Our New, Improved Photo Gallery
If you’ve taken a look at the society’s cloud photo gallery recently, you might have noticed that it has changed. We’ve been working feverishly in the background to update the gallery system and introduce some improvements that we hope you will appreciate. Inevitably, there will be teething problems as the new system beds in, but these are the reasons why we think that the new system is an improvement on the old:
• We have streamlined the system so that the 7,500 or so pictures on our gallery load more quickly.
• It is now much easier to search for specific cloud types. When you click on the Find a Cloud tab at the top of the page, you can select cloud classification terms in the sidebar. By clicking on these tabs, you can narrow your search to very specific types of cloud formation. If you want to unselect a tab, just click it again.
• You can now click on a photographer’s name and see all the images that they’ve got on the gallery.
• When you hover your mouse over an image, forward and back arrows appear at either side. Click these to advance through the found set of images.
• When you click the View Slideshow button at the top of the page, the slideshow plays using the set of photographs that you’ve just found. In this way, you can view a slideshow of photographs from a particular photographer or of a specific type of cloud.

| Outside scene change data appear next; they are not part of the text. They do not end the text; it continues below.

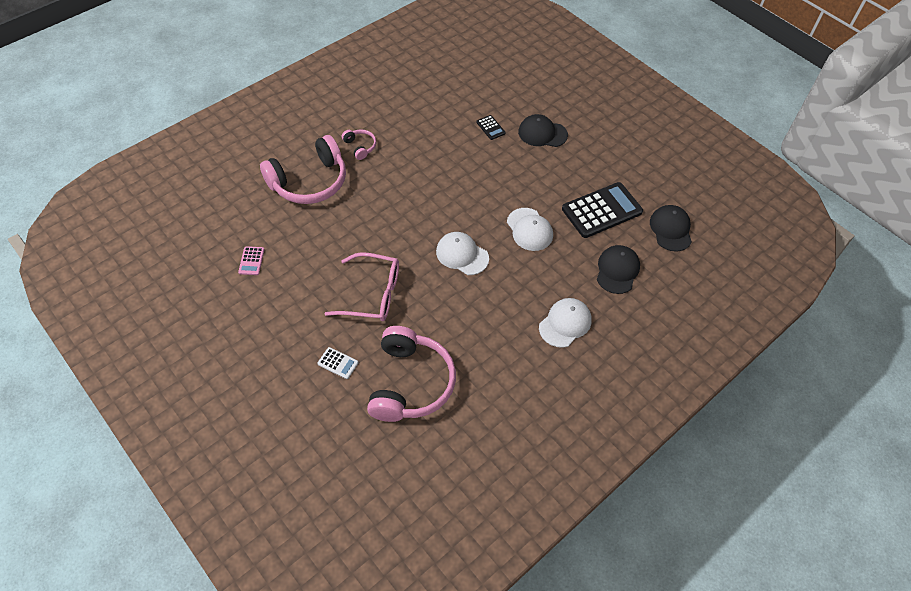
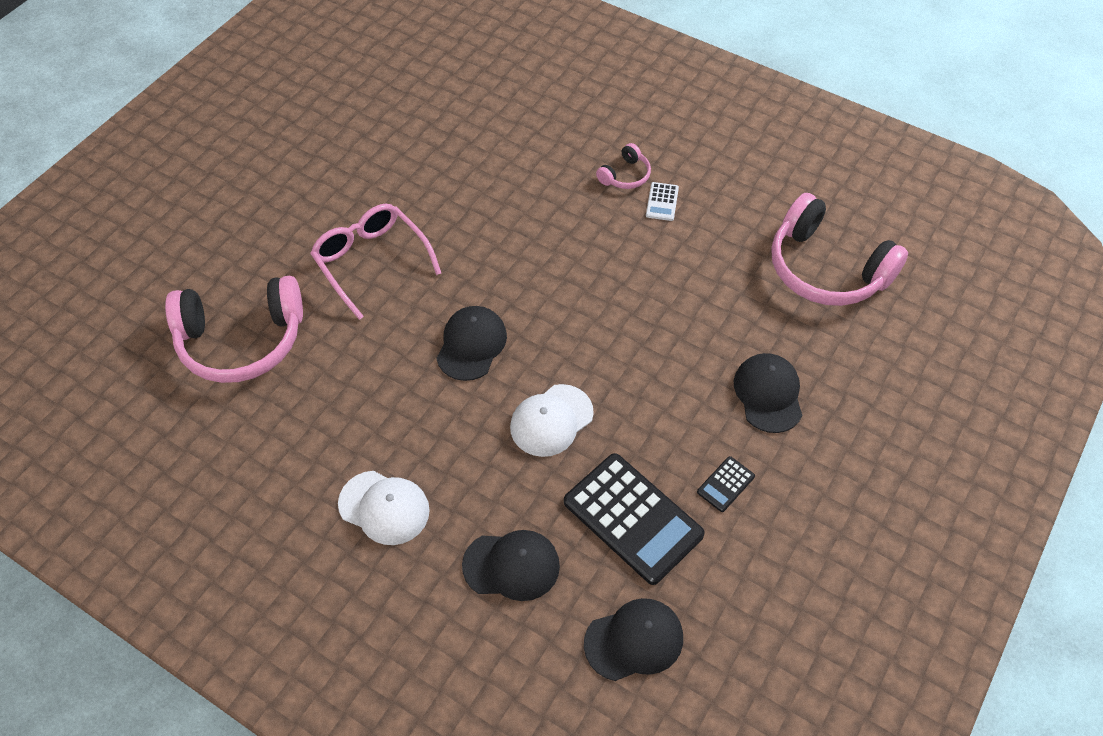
camera: 75 degrees right, 0 degrees up
(251, 261) = (388, 129): pink calculator -> none
(309, 182) = (537, 143): pink headphones -> pink headphones (826, 269)
(338, 363) = (256, 257): white calculator -> white calculator (662, 202)
(372, 294) = (371, 262): pink glasses -> pink glasses turned 150 degrees clockwise
(462, 255) = (471, 344): white cap -> black cap
(490, 128) = (743, 319): black calculator -> black calculator (725, 484)

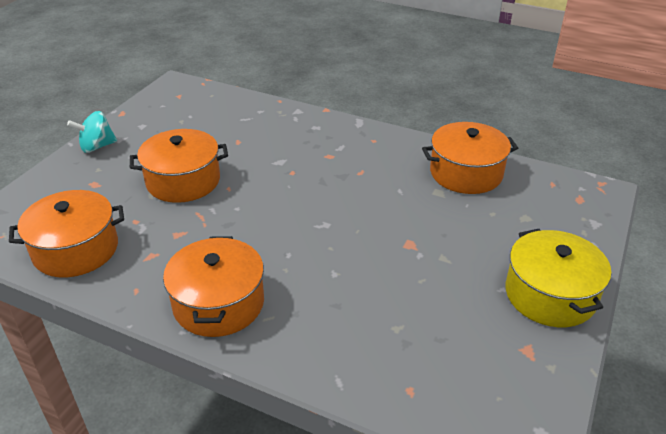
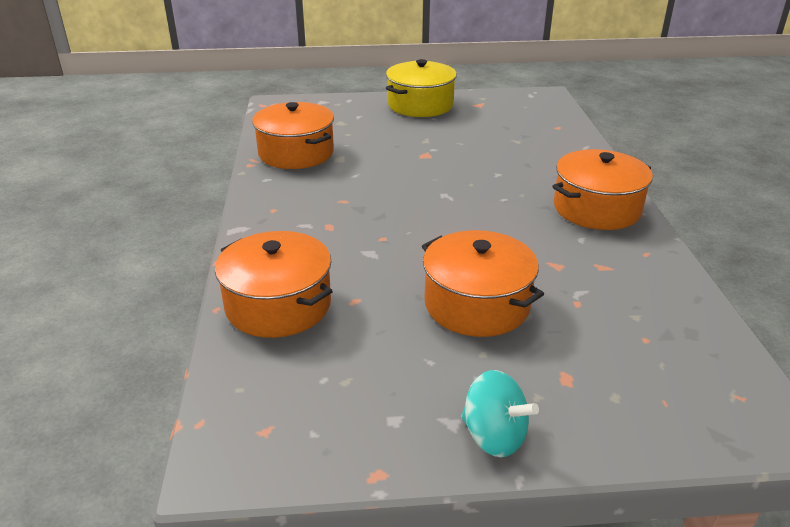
camera: 120 degrees left, 5 degrees down
(76, 249) = (665, 319): orange pot -> orange pot (278, 305)

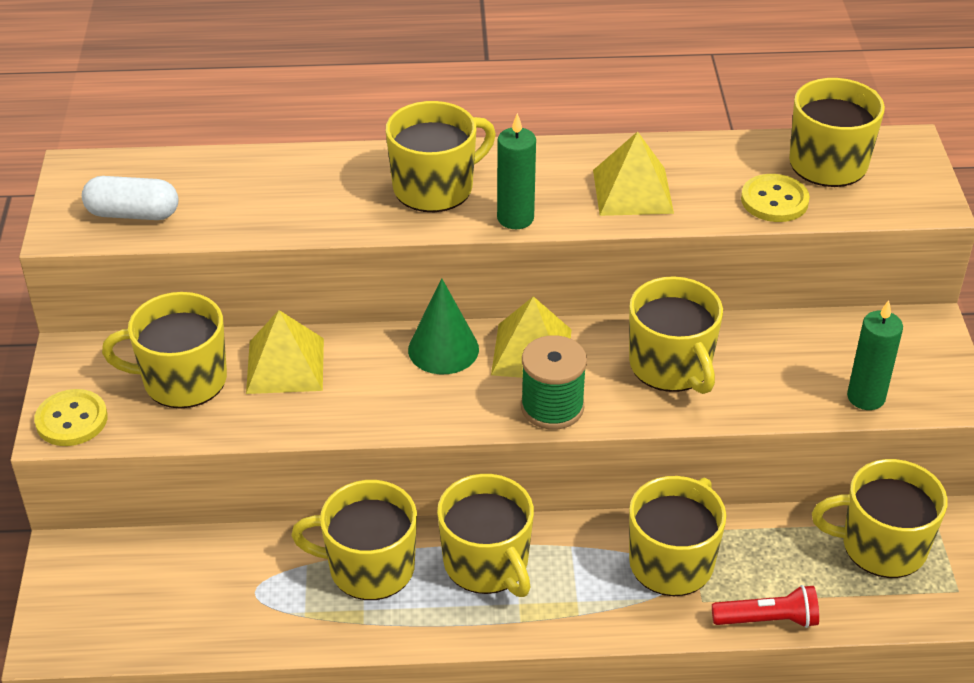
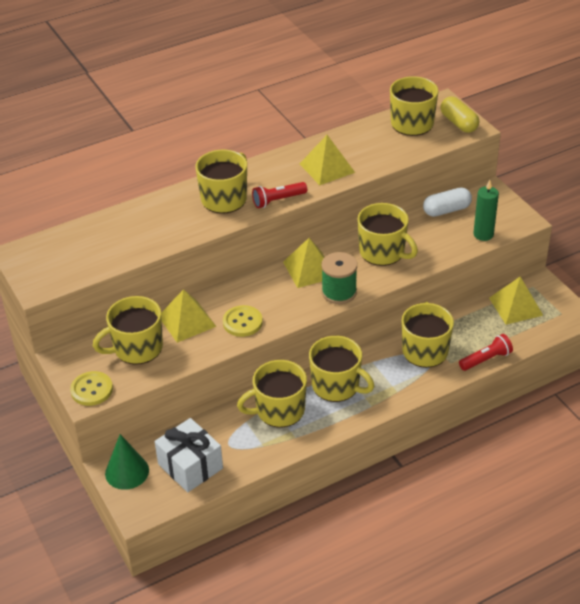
camera: 25 degrees left, 0 degrees up
(133, 214) = (71, 266): white capsule -> white capsule (446, 210)
(175, 602) = (190, 466): none -> white gift
(443, 349) = (264, 284): green cone -> green cone (127, 471)
(515, 218) = (278, 200): green candle -> red flashlight
(774, 200) = (399, 150): yellow button -> yellow button (242, 322)
(881, 546) = (515, 306): yellow mug -> yellow pyramid
(911, 188) = (459, 123): none -> yellow capsule

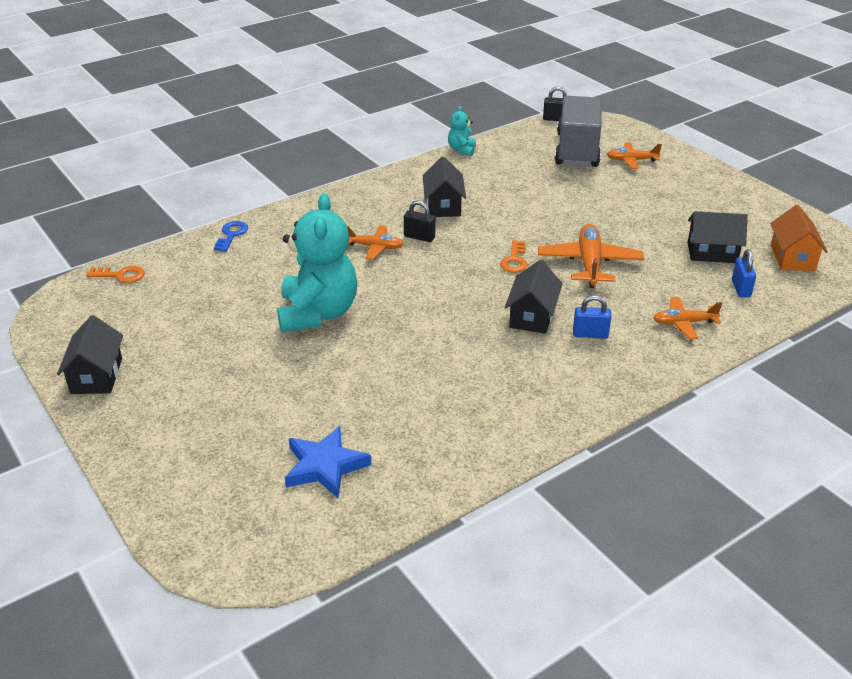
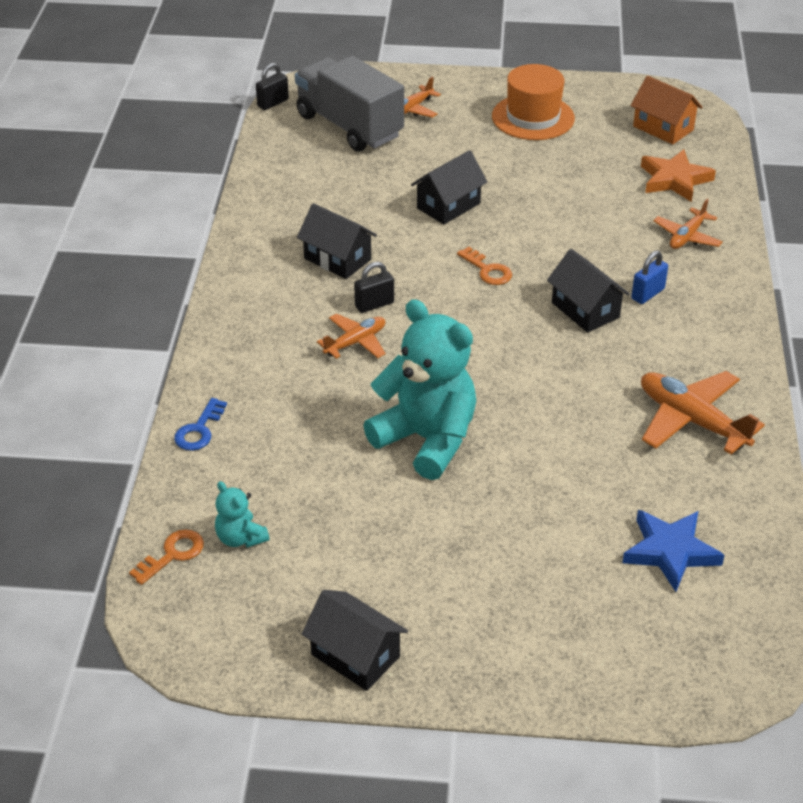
camera: 50 degrees left, 5 degrees up
(231, 235) = (199, 430): blue key -> blue key turned 120 degrees counterclockwise
(462, 150) = (248, 190): turquoise teddy bear -> turquoise teddy bear (240, 538)
(589, 264) = (545, 232): orange plane -> orange plane (692, 420)
(705, 204) = (533, 117): none -> orange hat
(712, 252) = (608, 161): black house -> black house (448, 206)
(740, 289) = (674, 180): blue padlock -> orange star

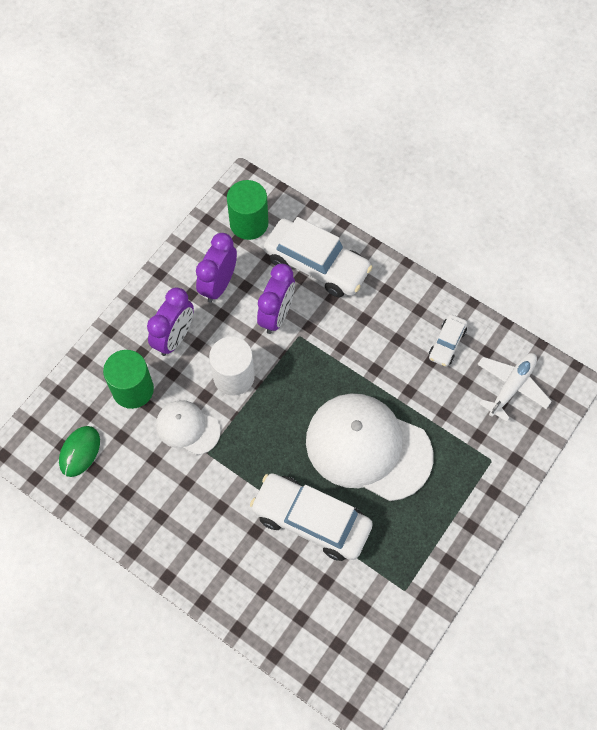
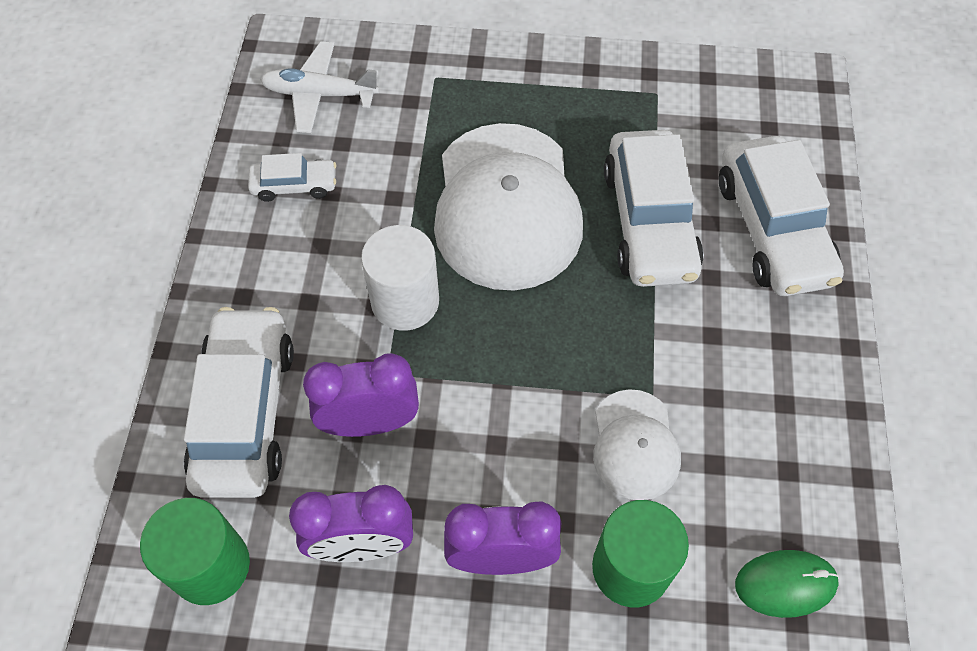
camera: 120 degrees left, 5 degrees down
(234, 376) = (511, 427): white cylinder -> white cylinder (405, 301)
(264, 589) = (772, 229): none -> white car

• You can now rate a picture and leave a comment about it by clicking in the middle of the image. This shows it in detail view. (Being able to easily go back from this detail view to where you were is something we are still working on!) In future, we plan to introduce a way of finding the most popular images.
We have tried hard to come up with a system works both for those who want to be able to search for very specific cloud types and those who just want to see pretty pictures of the sky. Thanks to all our fantastic members and visitors who have contributed their photographs, we have what must be the most extensive gallery of cloud photographs in the world. We’d love to hear what you think of the new way of viewing them.